Launched by INSEL GRUPPE AG, UNIVERSITY HOSPITAL BERN · Sep 7, 2023

Keywords

ClinConnect Summary

This trial is studying whether people with HIV who have previously had virological failure can switch from a boosted, multi-drug regimen to a booster-free regimen called DOR/DTG/3TC (doravirine daily with dolutegravir/lamivudine) for 48 weeks, and still keep the virus suppressed. It’s a Phase 4, randomized study that compares this booster-free option with continuing their current fully suppressive ART. The researchers also want to see if the booster-free plan reduces drug–drug interactions, and how people feel about treatment, including their quality of life and satisfaction with therapy. A smaller qualitative part will interview about 30 participants to understand their experiences and views on booster-free ART.

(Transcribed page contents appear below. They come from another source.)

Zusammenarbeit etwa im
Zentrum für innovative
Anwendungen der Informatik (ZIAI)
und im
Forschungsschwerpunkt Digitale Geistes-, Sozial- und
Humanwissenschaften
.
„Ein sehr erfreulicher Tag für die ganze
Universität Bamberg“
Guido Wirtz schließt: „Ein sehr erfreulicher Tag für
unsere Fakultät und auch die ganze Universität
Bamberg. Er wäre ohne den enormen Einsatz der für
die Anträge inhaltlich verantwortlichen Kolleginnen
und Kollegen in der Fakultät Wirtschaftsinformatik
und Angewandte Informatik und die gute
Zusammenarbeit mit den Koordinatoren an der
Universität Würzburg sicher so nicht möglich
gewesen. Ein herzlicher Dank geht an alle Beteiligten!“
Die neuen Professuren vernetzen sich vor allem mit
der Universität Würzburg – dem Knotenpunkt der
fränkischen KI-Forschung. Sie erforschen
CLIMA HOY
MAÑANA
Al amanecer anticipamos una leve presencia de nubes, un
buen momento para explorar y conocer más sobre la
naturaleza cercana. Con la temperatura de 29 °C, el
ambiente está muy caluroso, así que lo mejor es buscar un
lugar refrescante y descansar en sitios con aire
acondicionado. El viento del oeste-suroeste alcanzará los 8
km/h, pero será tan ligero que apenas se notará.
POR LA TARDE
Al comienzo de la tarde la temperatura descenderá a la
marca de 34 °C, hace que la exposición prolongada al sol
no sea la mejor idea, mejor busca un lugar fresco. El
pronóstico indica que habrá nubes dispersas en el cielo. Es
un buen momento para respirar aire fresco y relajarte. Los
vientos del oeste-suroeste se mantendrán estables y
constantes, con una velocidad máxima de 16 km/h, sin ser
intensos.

If you’re eligible, you’d be an adult living with HIV, currently on an ART regimen that includes a pharmacological booster (like ritonavir or cobicistat) and at least two other non-NRTI drugs, with a history of virological failure and an HIV RNA level under 50 copies/mL for the past 24 weeks. Participants are randomly assigned to either the booster-free DOR/DTG/3TC regimen or to continue their current regimen, for 48 weeks, with regular visits and blood tests. You’d be asked about side effects (including CNS symptoms), kidney and cholesterol health, weight, and quality of life, plus complete surveys about treatment satisfaction. The study is conducted at multiple centers in Switzerland and the Netherlands and is expected to finish around 2027.

Gender

ALL

Eligibility criteria

• • Inclusion criteria
• • Informed consent as documented by signature
• • Age ≥18 years
• • Documented HIV-1 infection
• • On ART including a pharmacological booster (ritonavir or cobicistat) and at least 2 drugs from classes other than NRTI (e.g. non-nucleoside reverse transcriptase inhibitor, integrase-inhibitor, protease inhibitor or entry inhibitor)
• • History of ART change due to virological failure
• • HIV-RNA \<50 cp/mL at screening and for at least 24 weeks before screening, one blip with less than 200 cp/mL allowed
• • Exclusion criteria
• • Creatinine clearance \<30mL/min, calculated using the CKD-EPI formula
• • Known hypersensitivity, allergy, or intolerance to DOR, DTG, or 3TC
• • Presence of major drug resistance mutations against DTG (G118R, G140R, Q148H, Q148K, Q148R, R263K) or DOR (V106A, Y188L, F227C, F227L, M230L, Y318F) according to IAS-USA in individual cumulative resistance analyses. Patients without available resistance testing should not be excluded if no resistance to DTG and/or DOR is assumed based on ART history.
• • Concomitant use of drugs that decrease DTG or DOR blood concentrations
• • Chronic hepatitis B infection, defined as a positive hepatitis B surface antigen (HBsAg) at the screening visit
• • Women who are pregnant or breast-feeding. Women of childbearing potential (women who are not surgically sterilized / hysterectomised and / or post-menopausal for longer than 2 years must have a negative pregnancy test at screening).
• • Participation in another ART intervention study within the 30 days preceding and during the present study.
• • Qualitative sub-study
• • The same inclusion and exclusion criteria as those listed above will be applied. Fifteen persons who were excluded from the trial based on the exclusion criteria above will be recruited for qualitative interviews. In addition to the criteria mentioned above, individuals who are not fluent in German or French will be excluded from the qualitative sub-study.